Я представил полную, мощную тетю Нюру и рассмеялся: уж на грех, она никак не была похожа.
— Ты послушай-ка, — тихонько сказала бабка.— Уж так и быть, припомню для тебя, ладно. Когда это было-то? На пятый либо шестой год моего вдовства... Совсем умучилась я с ребятишками, про радость, какая она бывает, и думать забыла. Находился мужик с хозяйством, брал меня, да мать не пустила замуж: кому, мол, нужны три чужих да голодных рта? Так и осталась я при своем вдовьем положении...
Сначала мне, а потом, уйдя в воспоминания, больше самой себе рассказала бабушка, как шла она однажды жать рожь в соседнее село, к богатею тамошнему, как встретился ей на полевой дороге молодой, недавно овдовевший священник. И как пришел он перед утром к ее вдовьей хатёнке. Не открыла она ему ни в первую, ни во вторую, ни в третью ночь. А в четвертую, оставив ребятишек одних досыпать сладкие зорёвые сны, ушла с ним в ближний лесок над речкой.
— Недолго мы любились, и месяца не прошло, а словно весь век я его знала. Тихий такой был, совестливый. И так он меня жалел, так любил, сроду мне и не снилось, что такая жалость да любовь бывают на свете. Все сан собирался с себя снять... Грешен, говорит, я перед богом, да и не верю. Возненавидели его люто. И как-то поутру нашли его на дороге. Стерегли, видно, когда из леска-то пойдет.
Но пришло время, и грех выплыл наружу: родила Нюшку, как две капли воды — он. Под кровать прятала девку, в корыте растила. Да разве от людей такое утаишь! Допытались, как да от кого, что тогда на деревне поднялось!

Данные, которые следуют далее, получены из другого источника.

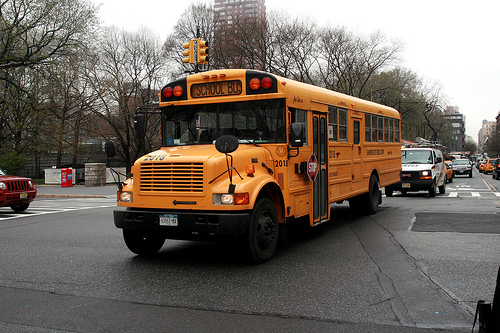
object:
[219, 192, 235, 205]
headlight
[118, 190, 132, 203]
headlight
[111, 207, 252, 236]
front bumper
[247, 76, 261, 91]
caution light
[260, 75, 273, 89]
caution light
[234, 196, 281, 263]
front tire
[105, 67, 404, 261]
bus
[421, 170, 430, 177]
headlight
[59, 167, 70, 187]
newspaper stand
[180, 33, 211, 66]
street light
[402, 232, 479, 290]
street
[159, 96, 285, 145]
windshield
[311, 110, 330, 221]
door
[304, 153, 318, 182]
stop sign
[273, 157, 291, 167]
number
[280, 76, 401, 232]
side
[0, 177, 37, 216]
front end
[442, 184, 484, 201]
pedestrian crossing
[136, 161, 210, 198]
grill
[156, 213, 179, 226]
license plate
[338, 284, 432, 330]
road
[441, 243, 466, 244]
road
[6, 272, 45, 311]
road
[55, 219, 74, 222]
road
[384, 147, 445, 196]
car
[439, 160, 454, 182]
car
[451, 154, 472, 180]
car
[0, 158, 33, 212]
car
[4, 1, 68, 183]
tree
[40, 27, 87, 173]
tree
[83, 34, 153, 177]
tree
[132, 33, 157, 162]
tree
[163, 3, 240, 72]
tree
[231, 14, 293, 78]
tree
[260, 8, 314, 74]
tree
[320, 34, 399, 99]
tree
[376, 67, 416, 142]
tree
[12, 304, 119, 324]
road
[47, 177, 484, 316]
intersection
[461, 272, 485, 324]
concrete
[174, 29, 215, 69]
stop light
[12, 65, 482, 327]
street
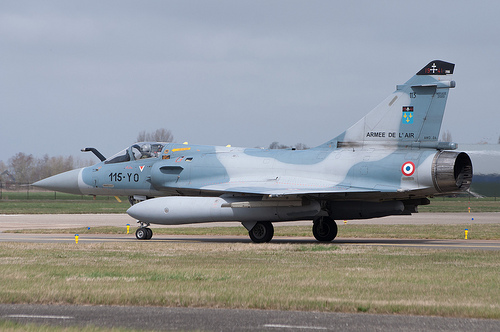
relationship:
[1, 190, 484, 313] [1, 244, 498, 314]
field of grass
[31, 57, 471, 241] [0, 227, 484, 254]
plane sitting on a runway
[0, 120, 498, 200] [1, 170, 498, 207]
trees behind fence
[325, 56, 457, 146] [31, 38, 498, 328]
tail of plane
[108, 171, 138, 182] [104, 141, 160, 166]
115-yo written under cockpit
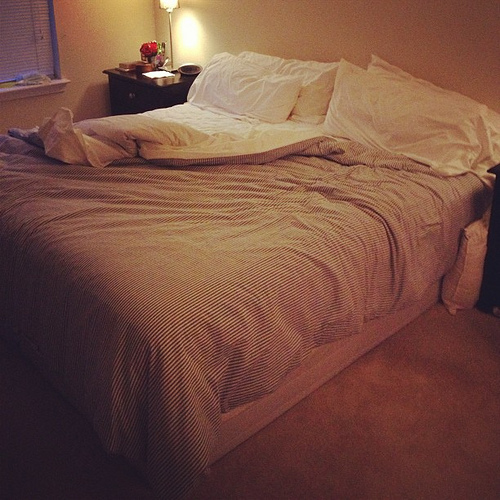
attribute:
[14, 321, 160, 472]
wall — bad sentence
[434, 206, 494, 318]
pillow — white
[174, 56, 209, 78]
clock — oval, alarm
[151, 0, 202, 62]
light — on 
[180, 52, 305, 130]
pillow — white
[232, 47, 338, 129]
pillow — white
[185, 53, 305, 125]
pillow — white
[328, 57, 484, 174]
pillow — white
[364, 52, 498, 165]
pillow — white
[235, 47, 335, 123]
pillow — white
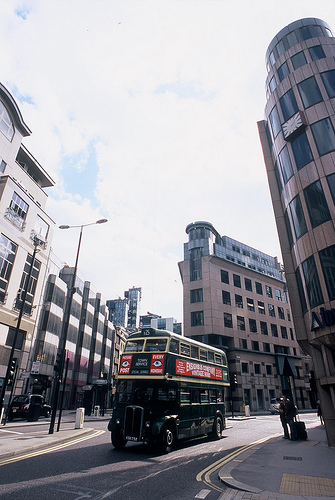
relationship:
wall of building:
[275, 144, 305, 281] [220, 22, 309, 424]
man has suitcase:
[276, 392, 298, 438] [288, 412, 308, 441]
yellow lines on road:
[195, 438, 283, 488] [0, 408, 332, 498]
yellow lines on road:
[1, 426, 105, 467] [0, 408, 332, 498]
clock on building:
[280, 110, 307, 141] [255, 17, 333, 447]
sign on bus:
[173, 355, 225, 380] [126, 313, 274, 471]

Пятьдесят лет Нюрке-то моей, а все мое прегрешение не забыто, — вздохнула бабка. — Чуть рассердится Нюрка, кричит: ты меня с попом прижила, в корыте растила! Неплохо, смеюсь, растила, вон какая орясина вымахала! Директор комбината, авторитетный человек, а матери такое говоришь! Отшутиться — отшучусь, а на сердце-то засвербит, так засвербит...
До того мне жалко сделается: ведь уговаривал, звал с ним уехать. А послушала бы его, человек-то, глядишь бы, и жил. Вот в чем грех, внучек, вот я чего себе простить не могу.
Может, за давностью лет бабка уж и забыла, каков был на самом деле любимый ею человек, а может, и верно имел он хорошее сердце. Только мне бабушкин грех не показался ни смешным, ни страшным. Дал я ему простое человеческое название: любовь.